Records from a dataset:

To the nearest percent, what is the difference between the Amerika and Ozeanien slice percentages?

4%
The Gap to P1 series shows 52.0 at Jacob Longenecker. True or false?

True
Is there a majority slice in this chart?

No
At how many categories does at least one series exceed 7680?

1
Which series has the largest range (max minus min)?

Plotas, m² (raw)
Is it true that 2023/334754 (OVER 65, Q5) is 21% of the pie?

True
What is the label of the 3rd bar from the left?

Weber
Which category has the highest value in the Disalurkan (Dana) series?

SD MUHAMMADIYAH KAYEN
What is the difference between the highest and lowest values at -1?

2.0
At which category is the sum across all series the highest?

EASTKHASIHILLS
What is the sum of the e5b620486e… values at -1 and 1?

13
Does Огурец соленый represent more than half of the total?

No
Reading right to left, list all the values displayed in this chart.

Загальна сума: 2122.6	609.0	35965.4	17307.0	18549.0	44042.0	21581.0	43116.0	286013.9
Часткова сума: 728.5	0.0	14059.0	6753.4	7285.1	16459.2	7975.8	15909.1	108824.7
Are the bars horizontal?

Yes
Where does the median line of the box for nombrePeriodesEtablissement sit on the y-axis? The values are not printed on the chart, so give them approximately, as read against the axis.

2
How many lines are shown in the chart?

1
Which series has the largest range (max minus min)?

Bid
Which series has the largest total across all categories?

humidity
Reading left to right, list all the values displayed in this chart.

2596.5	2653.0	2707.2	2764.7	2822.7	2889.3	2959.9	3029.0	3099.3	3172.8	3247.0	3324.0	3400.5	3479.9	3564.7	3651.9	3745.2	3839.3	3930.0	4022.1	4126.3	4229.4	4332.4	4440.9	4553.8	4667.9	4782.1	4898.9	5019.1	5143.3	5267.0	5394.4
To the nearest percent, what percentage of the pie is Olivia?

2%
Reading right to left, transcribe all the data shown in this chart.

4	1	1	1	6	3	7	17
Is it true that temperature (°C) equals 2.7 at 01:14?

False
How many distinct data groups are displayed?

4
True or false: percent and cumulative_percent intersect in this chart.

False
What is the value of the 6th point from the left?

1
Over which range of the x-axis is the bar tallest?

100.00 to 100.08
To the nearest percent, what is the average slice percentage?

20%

# GOAL OF THE EXERCISE:
Reproduce all of the records above verbatim, line for line, without altering any character.

# EXERCISE OUTPUT:
To the nearest percent, what is the difference between the Amerika and Ozeanien slice percentages?

4%
The Gap to P1 series shows 52.0 at Jacob Longenecker. True or false?

True
Is there a majority slice in this chart?

No
At how many categories does at least one series exceed 7680?

1
Which series has the largest range (max minus min)?

Plotas, m² (raw)
Is it true that 2023/334754 (OVER 65, Q5) is 21% of the pie?

True
What is the label of the 3rd bar from the left?

Weber
Which category has the highest value in the Disalurkan (Dana) series?

SD MUHAMMADIYAH KAYEN
What is the difference between the highest and lowest values at -1?

2.0
At which category is the sum across all series the highest?

EASTKHASIHILLS
What is the sum of the e5b620486e… values at -1 and 1?

13
Does Огурец соленый represent more than half of the total?

No
Reading right to left, list all the values displayed in this chart.

Загальна сума: 2122.6	609.0	35965.4	17307.0	18549.0	44042.0	21581.0	43116.0	286013.9
Часткова сума: 728.5	0.0	14059.0	6753.4	7285.1	16459.2	7975.8	15909.1	108824.7
Are the bars horizontal?

Yes
Where does the median line of the box for nombrePeriodesEtablissement sit on the y-axis? The values are not printed on the chart, so give them approximately, as read against the axis.

2
How many lines are shown in the chart?

1
Which series has the largest range (max minus min)?

Bid
Which series has the largest total across all categories?

humidity
Reading left to right, list all the values displayed in this chart.

2596.5	2653.0	2707.2	2764.7	2822.7	2889.3	2959.9	3029.0	3099.3	3172.8	3247.0	3324.0	3400.5	3479.9	3564.7	3651.9	3745.2	3839.3	3930.0	4022.1	4126.3	4229.4	4332.4	4440.9	4553.8	4667.9	4782.1	4898.9	5019.1	5143.3	5267.0	5394.4
To the nearest percent, what percentage of the pie is Olivia?

2%
Reading right to left, transcribe all the data shown in this chart.

4	1	1	1	6	3	7	17
Is it true that temperature (°C) equals 2.7 at 01:14?

False
How many distinct data groups are displayed?

4
True or false: percent and cumulative_percent intersect in this chart.

False
What is the value of the 6th point from the left?

1
Over which range of the x-axis is the bar tallest?

100.00 to 100.08
To the nearest percent, what is the average slice percentage?

20%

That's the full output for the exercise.